太宰治「猿ヶ島」は、まるで星新一作品のように読みやすくてシニカルな小説。
- 日本文学
掲載日: 2022年11月05日
「猿ヶ島」は、昭和10年に雑誌「文学界」に発表された不思議な小説。
太宰が26歳の頃の作品です。
最初の短編集「晩年」に収められています。
冒頭のこんな文章で始まります。
「はるばると海を越えて、この島に着いた時の私の憂愁を思い給え」
と、読者に語り掛けています。
では、誰がこれを言っているのか。
初めて読んだ人は、100%想像を大きく裏切られることとなるでしょう。
とても面白い仕掛けがしてある小説です。
「私は岩山の岸に沿うてよろよろと歩いた。あやしい呼び声がときどき聞える。狼であろうか。熊であろうか」
このように不安にかられながらも「私」は島をめぐり歩く。
ほどなくして、仲間を見つけ、落ち着ける場所にたどり着きます。
すると、不思議なことが起こります。
「白いよそおいをした瞳の青い人間たちが、流れるようにぞろぞろ歩いている。まばゆい鳥の羽を頭につけた女もいた」
絶海の孤島と思っていた「私」は驚きを隠せません。
仲間は、あちこちの人間を指さしつつ言います。
「おどろくなよ。毎日こうなのだ」
「見せ物だよ。

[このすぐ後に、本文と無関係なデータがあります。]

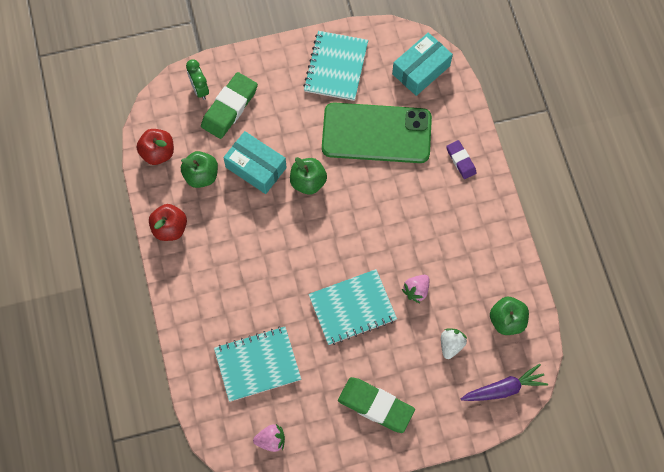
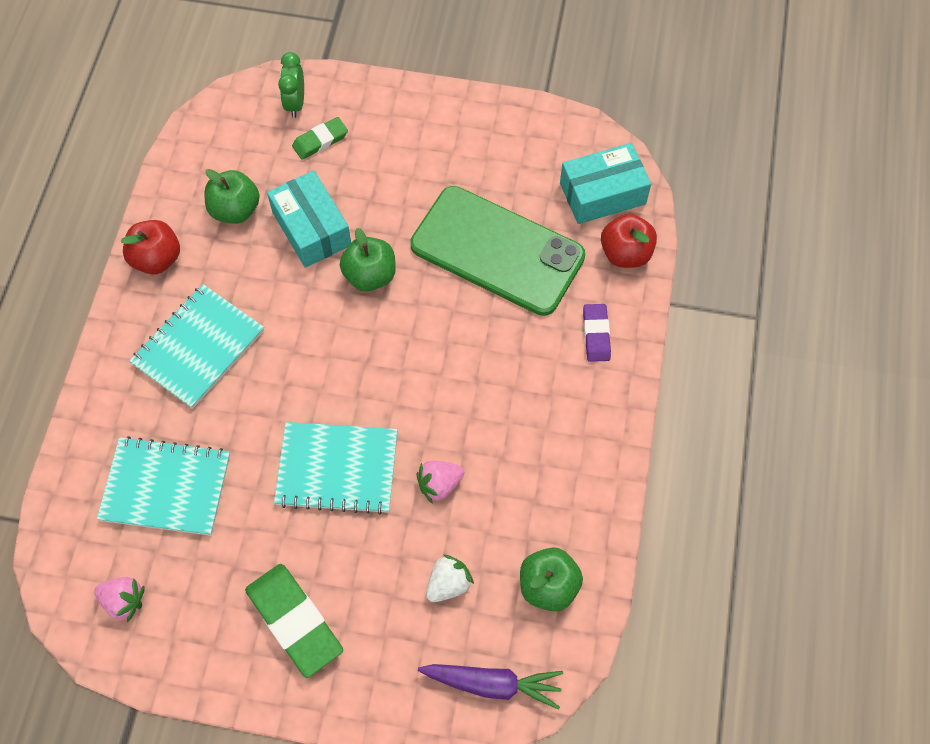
camera: 25 degrees right, 5 degrees down
red apple [137,129,174,165] -> red apple moved to [601,214,657,268]
green eraser [201,72,258,139] -> green eraser [292,117,348,159], size x0.56
turquoise notebook [303,31,368,101] -> turquoise notebook moved to [130,284,264,409]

おれたちの見せ物だよ」
さて、この後の展開が面白い。
太宰治のストーリーテリングのうまさに読者も驚くことになるのです。
読みやすさも、まるで星新一作品のようです。
巻末の解説にはこう記載があります。
「この作品は、文学者の宿命を表現したものであり、
文壇への風刺である」と。
それを踏まえて、この作品を読むと、なるほど、実に滑稽です。
太宰治、26歳。
彼のシニカルな面がより一層顕著に表れた作品です。